Pacientes em Mogi e Poá tomam doses diferentes da vacina contra a Covid-19
Quatro moradores do Alto Tietê tomaram doses diferentes durante a campanha de vacinação contra a Covid-19. Segundo as prefeituras de Mogi das Cruzes e Poá, os casos foram informados ao Ministério da Saúde. Mogi das Cruzes registrou três casos de pessoas – dois em março e um em abril – que receberam doses de marcas […]
06/05/2021 11h12, Atualizado há 63 meses
Quatro moradores do Alto Tietê tomaram doses diferentes durante a campanha de vacinação contra a Covid-19. Segundo as prefeituras de Mogi das Cruzes e Poá, os casos foram informados ao Ministério da Saúde.
Mogi das Cruzes registrou três casos de pessoas – dois em março e um em abril – que receberam doses de marcas diferentes da vacina contra a Covid-19. Os casos foram notificados ao Ministério da Saúde, que fez as orientações sobre os procedimentos que precisam ser adotados.
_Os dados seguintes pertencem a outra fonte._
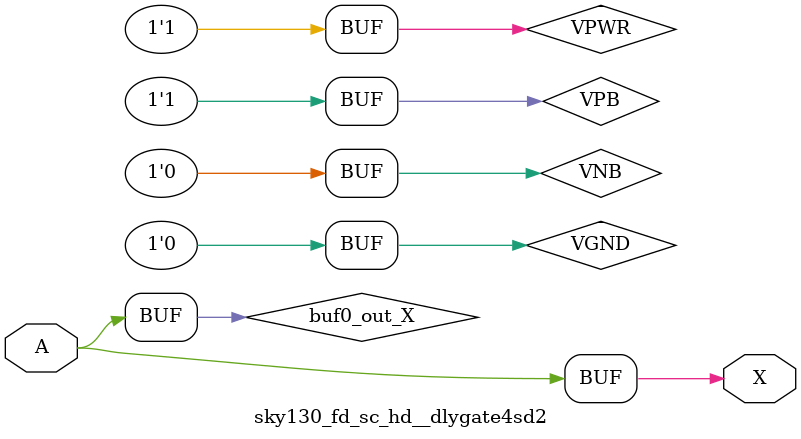
<source format=v>
/*
 * Copyright 2020 The SkyWater PDK Authors
 *
 * Licensed under the Apache License, Version 2.0 (the "License");
 * you may not use this file except in compliance with the License.
 * You may obtain a copy of the License at
 *
 *     https://www.apache.org/licenses/LICENSE-2.0
 *
 * Unless required by applicable law or agreed to in writing, software
 * distributed under the License is distributed on an "AS IS" BASIS,
 * WITHOUT WARRANTIES OR CONDITIONS OF ANY KIND, either express or implied.
 * See the License for the specific language governing permissions and
 * limitations under the License.
 *
 * SPDX-License-Identifier: Apache-2.0
*/


`ifndef SKY130_FD_SC_HD__DLYGATE4SD2_TIMING_V
`define SKY130_FD_SC_HD__DLYGATE4SD2_TIMING_V

/**
 * dlygate4sd2: Delay Buffer 4-stage 0.18um length inner stage gates.
 *
 * Verilog simulation timing model.
 */

`timescale 1ns / 1ps
`default_nettype none

`celldefine
module sky130_fd_sc_hd__dlygate4sd2 (
    X,
    A
);

    // Module ports
    output X;
    input  A;

    // Module supplies
    supply1 VPWR;
    supply0 VGND;
    supply1 VPB ;
    supply0 VNB ;

    // Local signals
    wire buf0_out_X;

    //  Name  Output      Other arguments
    buf buf0 (buf0_out_X, A              );
    buf buf1 (X         , buf0_out_X     );

endmodule
`endcelldefine

`default_nettype wire
`endif  // SKY130_FD_SC_HD__DLYGATE4SD2_TIMING_V

</source>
Ainda segundo a prefeitura, os pacientes estão sendo acompanhados pelas unidades referência dos bairros onde residem, com supervisão da Vigilância Epidemiológica, sem prejuízos para a saúde dos mesmos.
“A Secretaria de Saúde adota todos os protocolos e cuidados necessários, desde a capacitação dos profissionais até a orientação dos munícipes e a anotação no comprovante de vacinação em primeira dose, além da ampla divulgação dos agendamentos da segunda dose por meio de canais oficiais. Para receber a segunda dose, o munícipe deve apresentar o comprovante original da primeira dose”, garantiu a Secretaria de Saúde de Mogi.
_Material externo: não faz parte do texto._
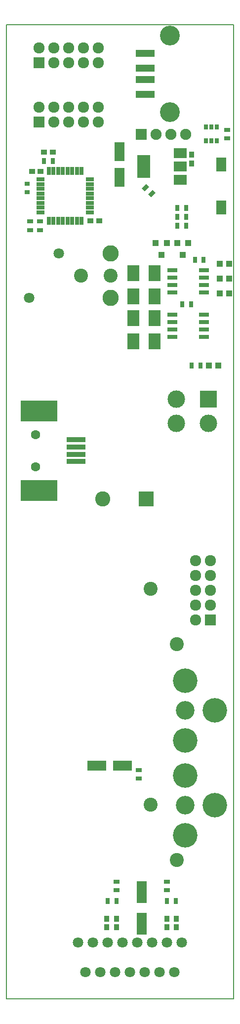
<source format=gbr>
G04 #@! TF.GenerationSoftware,KiCad,Pcbnew,(5.0.0-rc2-dev-311-g1dd4af297)*
G04 #@! TF.CreationDate,2018-06-04T15:35:21+02:00*
G04 #@! TF.ProjectId,resetUSB,72657365745553422E6B696361645F70,1.0*
G04 #@! TF.SameCoordinates,PX6ad8e7cPY2bcdfd4*
G04 #@! TF.FileFunction,Soldermask,Top*
G04 #@! TF.FilePolarity,Negative*
%FSLAX46Y46*%
G04 Gerber Fmt 4.6, Leading zero omitted, Abs format (unit mm)*
G04 Created by KiCad (PCBNEW (5.0.0-rc2-dev-311-g1dd4af297)) date 06/04/18 15:35:21*
%MOMM*%
%LPD*%
G01*
G04 APERTURE LIST*
%ADD10C,0.200000*%
%ADD11C,0.150000*%
%ADD12R,0.700000X1.100000*%
%ADD13R,1.800000X3.700000*%
%ADD14R,1.100000X0.700000*%
%ADD15R,0.950000X1.000000*%
%ADD16C,1.800000*%
%ADD17R,3.200000X1.800000*%
%ADD18R,3.200000X0.900000*%
%ADD19R,6.240000X3.600000*%
%ADD20C,1.600000*%
%ADD21C,2.400000*%
%ADD22R,2.000000X2.700000*%
%ADD23R,1.000000X1.100000*%
%ADD24R,1.750000X0.800000*%
%ADD25O,1.927200X1.927200*%
%ADD26R,1.927200X1.927200*%
%ADD27C,4.200000*%
%ADD28C,3.200000*%
%ADD29R,1.000000X1.000000*%
%ADD30C,3.000000*%
%ADD31R,3.000000X3.000000*%
%ADD32C,2.800000*%
%ADD33R,0.800000X1.400000*%
%ADD34R,1.400000X0.800000*%
%ADD35R,1.000000X0.950000*%
%ADD36R,3.200000X1.200000*%
%ADD37C,3.400000*%
%ADD38C,2.600000*%
%ADD39R,2.600000X2.600000*%
%ADD40R,1.800000X3.200000*%
%ADD41R,2.200000X1.700000*%
%ADD42R,2.200000X4.000000*%
%ADD43R,1.800000X2.380000*%
%ADD44C,0.700000*%
%ADD45C,0.100000*%
%ADD46R,0.900000X0.800000*%
%ADD47O,1.900000X1.900000*%
%ADD48R,1.900000X1.900000*%
%ADD49R,0.710000X0.900000*%
G04 APERTURE END LIST*
D10*
X39000000Y-167000000D02*
X39000000Y0D01*
X0Y-167000000D02*
X39000000Y-167000000D01*
X0Y0D02*
X0Y-167000000D01*
D11*
X39000000Y0D02*
X0Y0D01*
D12*
X29059000Y-150166000D03*
X27559000Y-150166000D03*
D13*
X23232500Y-148696000D03*
X23232500Y-154096000D03*
D14*
X27547000Y-148376000D03*
X27547000Y-146876000D03*
D15*
X18914500Y-153226000D03*
X18914500Y-154726000D03*
X17199000Y-154726000D03*
X17199000Y-153226000D03*
X27547000Y-153214000D03*
X27547000Y-154714000D03*
D14*
X18911000Y-148376000D03*
X18911000Y-146876000D03*
D16*
X12305000Y-157300000D03*
X14845000Y-157300000D03*
X17385000Y-157300000D03*
X19925000Y-157300000D03*
X22465000Y-157300000D03*
X25005000Y-157300000D03*
X27545000Y-157300000D03*
X30085000Y-157300000D03*
X13575000Y-162380000D03*
X16115000Y-162380000D03*
X18655000Y-162380000D03*
X28815000Y-162380000D03*
X26275000Y-162380000D03*
X23735000Y-162380000D03*
X21195000Y-162380000D03*
D15*
X29137000Y-154726000D03*
X29137000Y-153226000D03*
D12*
X17399000Y-150166000D03*
X18899000Y-150166000D03*
D14*
X22693500Y-127740500D03*
X22693500Y-129240500D03*
D17*
X15540500Y-126966500D03*
X19940500Y-126966500D03*
D18*
X12000000Y-74875000D03*
X12000000Y-71125000D03*
X12000000Y-73625000D03*
X12000000Y-72375000D03*
D19*
X5580000Y-79800000D03*
X5580000Y-66200000D03*
D20*
X5000000Y-75750000D03*
X5000000Y-70250000D03*
D21*
X24770000Y-96650000D03*
X29210000Y-106180000D03*
D22*
X21775500Y-42545700D03*
X21775500Y-46545700D03*
X25458500Y-46545700D03*
X25458500Y-42545700D03*
X21775500Y-54292700D03*
X21775500Y-50292700D03*
D23*
X26566000Y-39451500D03*
X25616000Y-37451500D03*
X27516000Y-37451500D03*
X30249000Y-39451500D03*
X29299000Y-37451500D03*
X31199000Y-37451500D03*
D22*
X25458500Y-50292700D03*
X25458500Y-54292700D03*
D24*
X28486200Y-45849100D03*
X28486200Y-44579100D03*
X28486200Y-43309100D03*
X28486200Y-42039100D03*
X33886200Y-42039100D03*
X33886200Y-43309100D03*
X33886200Y-44579100D03*
X33886200Y-45849100D03*
X28486200Y-53469100D03*
X28486200Y-52199100D03*
X28486200Y-50929100D03*
X28486200Y-49659100D03*
X33886200Y-49659100D03*
X33886200Y-50929100D03*
X33886200Y-52199100D03*
X33886200Y-53469100D03*
D12*
X30198500Y-47879000D03*
X31698500Y-47879000D03*
X32320800Y-40309800D03*
X33820800Y-40309800D03*
D25*
X32460000Y-91840000D03*
X35000000Y-91840000D03*
X32460000Y-94380000D03*
X35000000Y-94380000D03*
X32460000Y-96920000D03*
X35000000Y-96920000D03*
X32460000Y-99460000D03*
X35000000Y-99460000D03*
X32460000Y-102000000D03*
D26*
X35000000Y-102000000D03*
D27*
X30658500Y-128705500D03*
X30658500Y-138905500D03*
D28*
X30658500Y-133805500D03*
D27*
X35758500Y-133805500D03*
D29*
X36360000Y-58461500D03*
X34760000Y-58461500D03*
D12*
X33262000Y-58420000D03*
X31762000Y-58420000D03*
D30*
X29158000Y-68361000D03*
X29158000Y-64161000D03*
X34658000Y-68361000D03*
D31*
X34658000Y-64161000D03*
D27*
X30658500Y-112449500D03*
X30658500Y-122649500D03*
D28*
X30658500Y-117549500D03*
D27*
X35758500Y-117549500D03*
D12*
X29309500Y-32939500D03*
X30809500Y-32939500D03*
D16*
X3920000Y-46810000D03*
X9000000Y-39190000D03*
D21*
X12810000Y-43000000D03*
X17890000Y-43000000D03*
D32*
X17890000Y-46810000D03*
X17890000Y-39190000D03*
D33*
X7292772Y-25091143D03*
X8092772Y-25091143D03*
X8892772Y-25091143D03*
X9692772Y-25091143D03*
X10492772Y-25091143D03*
X11292772Y-25091143D03*
X12092772Y-25091143D03*
X12892772Y-25091143D03*
D34*
X14342772Y-26541143D03*
X14342772Y-27341143D03*
X14342772Y-28141143D03*
X14342772Y-28941143D03*
X14342772Y-29741143D03*
X14342772Y-30541143D03*
X14342772Y-31341143D03*
X14342772Y-32141143D03*
D33*
X12892772Y-33591143D03*
X12092772Y-33591143D03*
X11292772Y-33591143D03*
X10492772Y-33591143D03*
X9692772Y-33591143D03*
X8892772Y-33591143D03*
X8092772Y-33591143D03*
X7292772Y-33591143D03*
D34*
X5842772Y-32141143D03*
X5842772Y-31341143D03*
X5842772Y-30541143D03*
X5842772Y-29741143D03*
X5842772Y-28941143D03*
X5842772Y-28141143D03*
X5842772Y-27341143D03*
X5842772Y-26541143D03*
D12*
X7937876Y-23392702D03*
X6437876Y-23392702D03*
D35*
X4403631Y-25120423D03*
X5903631Y-25120423D03*
X7949876Y-21868702D03*
X6449876Y-21868702D03*
D36*
X23833500Y-11923500D03*
X23833500Y-9423500D03*
X23833500Y-4923500D03*
X23833500Y-7423500D03*
D37*
X28043500Y-1853500D03*
X28043500Y-14993500D03*
D38*
X16500000Y-81280000D03*
D39*
X24000000Y-81280000D03*
D21*
X24770000Y-133650000D03*
X29210000Y-143180000D03*
D15*
X31748859Y-22257541D03*
X31748859Y-23757541D03*
D40*
X19380800Y-21742600D03*
X19380800Y-26142600D03*
D41*
X29818859Y-26577541D03*
X29818859Y-21977541D03*
X29818859Y-24277541D03*
D42*
X23518859Y-24277541D03*
D43*
X36856000Y-23951000D03*
X36856000Y-31351000D03*
D35*
X15922627Y-33580956D03*
X14422627Y-33580956D03*
D44*
X23879670Y-27882670D03*
D45*
G36*
X24516066Y-27741249D02*
X23738249Y-28519066D01*
X23243274Y-28024091D01*
X24021091Y-27246274D01*
X24516066Y-27741249D01*
X24516066Y-27741249D01*
G37*
D44*
X24940330Y-28943330D03*
D45*
G36*
X25576726Y-28801909D02*
X24798909Y-29579726D01*
X24303934Y-29084751D01*
X25081751Y-28306934D01*
X25576726Y-28801909D01*
X25576726Y-28801909D01*
G37*
D46*
X3596000Y-28691000D03*
X3596000Y-27291000D03*
D29*
X38225500Y-46020500D03*
X36625500Y-46020500D03*
X38225500Y-43480500D03*
X36625500Y-43480500D03*
X38225500Y-40940500D03*
X36625500Y-40940500D03*
D14*
X37872000Y-19511000D03*
X37872000Y-18011000D03*
D25*
X15774000Y-3989000D03*
X15774000Y-6529000D03*
X13234000Y-3989000D03*
X13234000Y-6529000D03*
X10694000Y-3989000D03*
X10694000Y-6529000D03*
X8154000Y-3989000D03*
X8154000Y-6529000D03*
X5614000Y-3989000D03*
D26*
X5614000Y-6529000D03*
D25*
X15774000Y-14149000D03*
X15774000Y-16689000D03*
X13234000Y-14149000D03*
X13234000Y-16689000D03*
X10694000Y-14149000D03*
X10694000Y-16689000D03*
X8154000Y-14149000D03*
X8154000Y-16689000D03*
X5614000Y-14149000D03*
D26*
X5614000Y-16689000D03*
D47*
X30760000Y-18761000D03*
X28220000Y-18761000D03*
X25680000Y-18761000D03*
D48*
X23140000Y-18761000D03*
D49*
X34216900Y-17564300D03*
X35166900Y-17564300D03*
X36116900Y-17564300D03*
X36116900Y-19884300D03*
X35166900Y-19884300D03*
X34216900Y-19884300D03*
D12*
X29309500Y-34463500D03*
X30809500Y-34463500D03*
X29309500Y-31415500D03*
X30809500Y-31415500D03*
D14*
X4114800Y-33717800D03*
X4114800Y-35217800D03*
X5765800Y-33717800D03*
X5765800Y-35217800D03*
M02*

</source>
O outro caso foi em Poá registrou um caso de uma pessoa que recebeu as doses de marcas diferentes contra a Covid-19, no dia 16/03, no Reino da Garotada. O paciente foi imunizado na D1 com AstraZeneca, e acabou indo ao posto de vacinação em data anterior à agendada para a sua D2.
A pasta explicou que o paciente foi orientado conforme instrução técnica do CVE (Centro de Vigilância Epidemiológica do Estado de São Paulo), da seguinte maneira: a dose de Coronavac aplicada erroneamente foi considerada nula e o paciente teve que retornar na data agendada para a segunda dose da Astrazeneca, que possui um aprazamento com intervalo maior.
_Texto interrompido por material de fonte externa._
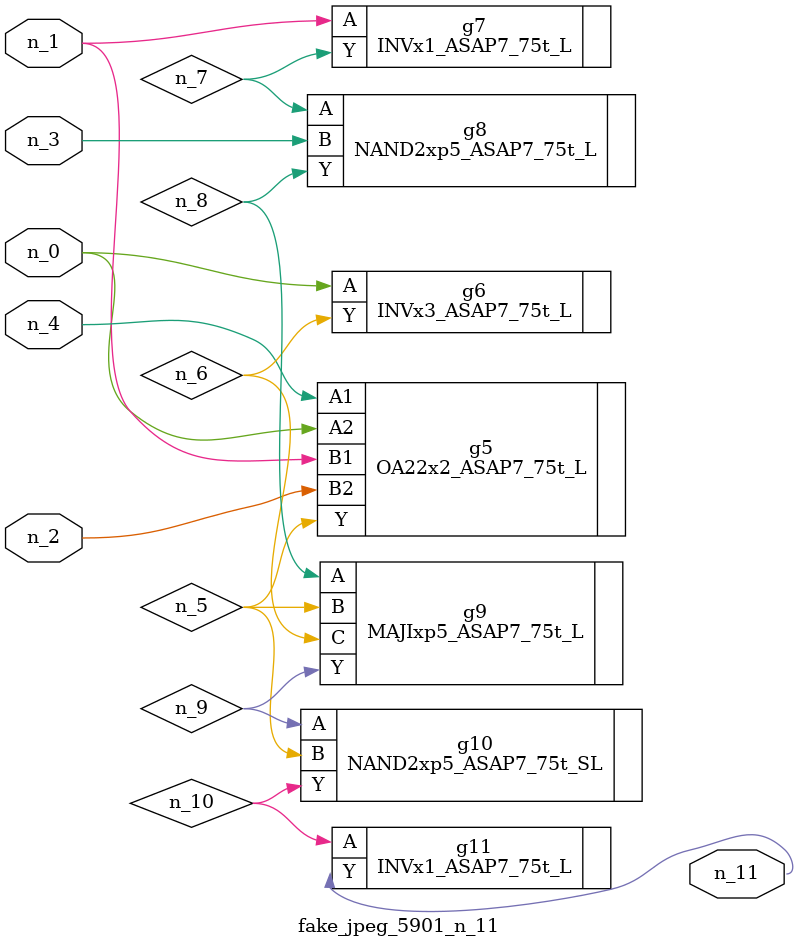
<source format=v>
module fake_jpeg_5901_n_11 (n_3, n_2, n_1, n_0, n_4, n_11);

input n_3;
input n_2;
input n_1;
input n_0;
input n_4;

output n_11;

wire n_10;
wire n_8;
wire n_9;
wire n_6;
wire n_5;
wire n_7;

OA22x2_ASAP7_75t_L g5 ( 
.A1(n_4),
.A2(n_0),
.B1(n_1),
.B2(n_2),
.Y(n_5)
);

INVx3_ASAP7_75t_L g6 ( 
.A(n_0),
.Y(n_6)
);

INVx1_ASAP7_75t_L g7 ( 
.A(n_1),
.Y(n_7)
);

NAND2xp5_ASAP7_75t_L g8 ( 
.A(n_7),
.B(n_3),
.Y(n_8)
);

MAJIxp5_ASAP7_75t_L g9 ( 
.A(n_8),
.B(n_5),
.C(n_6),
.Y(n_9)
);

NAND2xp5_ASAP7_75t_SL g10 ( 
.A(n_9),
.B(n_5),
.Y(n_10)
);

INVx1_ASAP7_75t_L g11 ( 
.A(n_10),
.Y(n_11)
);


endmodule
</source>
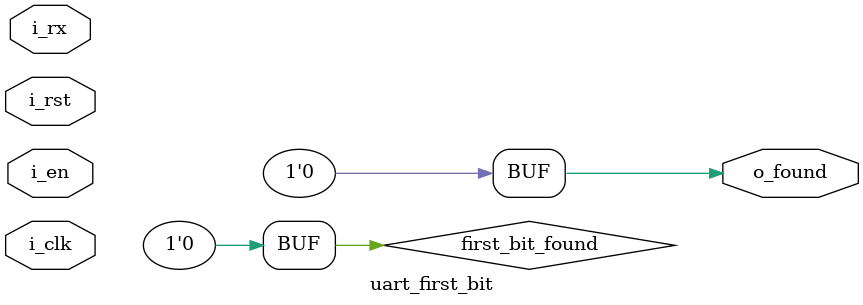
<source format=v>

module uart_first_bit(i_rst, i_clk, i_en, i_rx, o_found);

// i_clk here should be the divided clock

parameter  OSR      = 16;      // oversample ratio
localparam HALF_OSR = OSR / 2; // Half OSR
localparam TIMER    = OSR > 4 ? HALF_OSR + 2 : HALF_OSR + 1;

input wire i_rst;
input wire i_clk;
input wire i_en;
input wire i_rx;

output reg o_found;
initial o_found = 0;

wire first_bit_found;
wire pulse_timer_expired;

wire actually_reset;
assign actually_reset = i_rst | pulse_timer_expired;

assign o_found = first_bit_found;

counter #(.THRESHOLD(HALF_OSR)) first_bit (
    .i_clk(i_clk),
    .i_rst(actually_reset),
    .i_en(i_rx),
    .i_start(i_rx),
    .o_line(first_bit_found)
);

counter #(.THRESHOLD(TIMER)) pulse_timer (
    .i_clk(i_clk),
    .i_rst(actually_reset),
    .i_en(1'b1),
    .i_start(i_rx),
    .o_line(pulse_timer_expired)
);

endmodule

</source>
Dessa forma, houve a imunização com segurança respeitando os 14 dias necessários para aplicação de imunobiológicos distintos.
“Vale ressaltar que a Vigilância em Saúde, responsável pela vacinação no município, segue os protocolos necessários para evitar que casos assim ocorram. As equipes realizam a conferência de caderneta de vacinação, fazem a verificação no sistema VaciVida, e os imunizantes ficam em pontos estratégicos distantes no posto de vacinação”, destacou a pasta.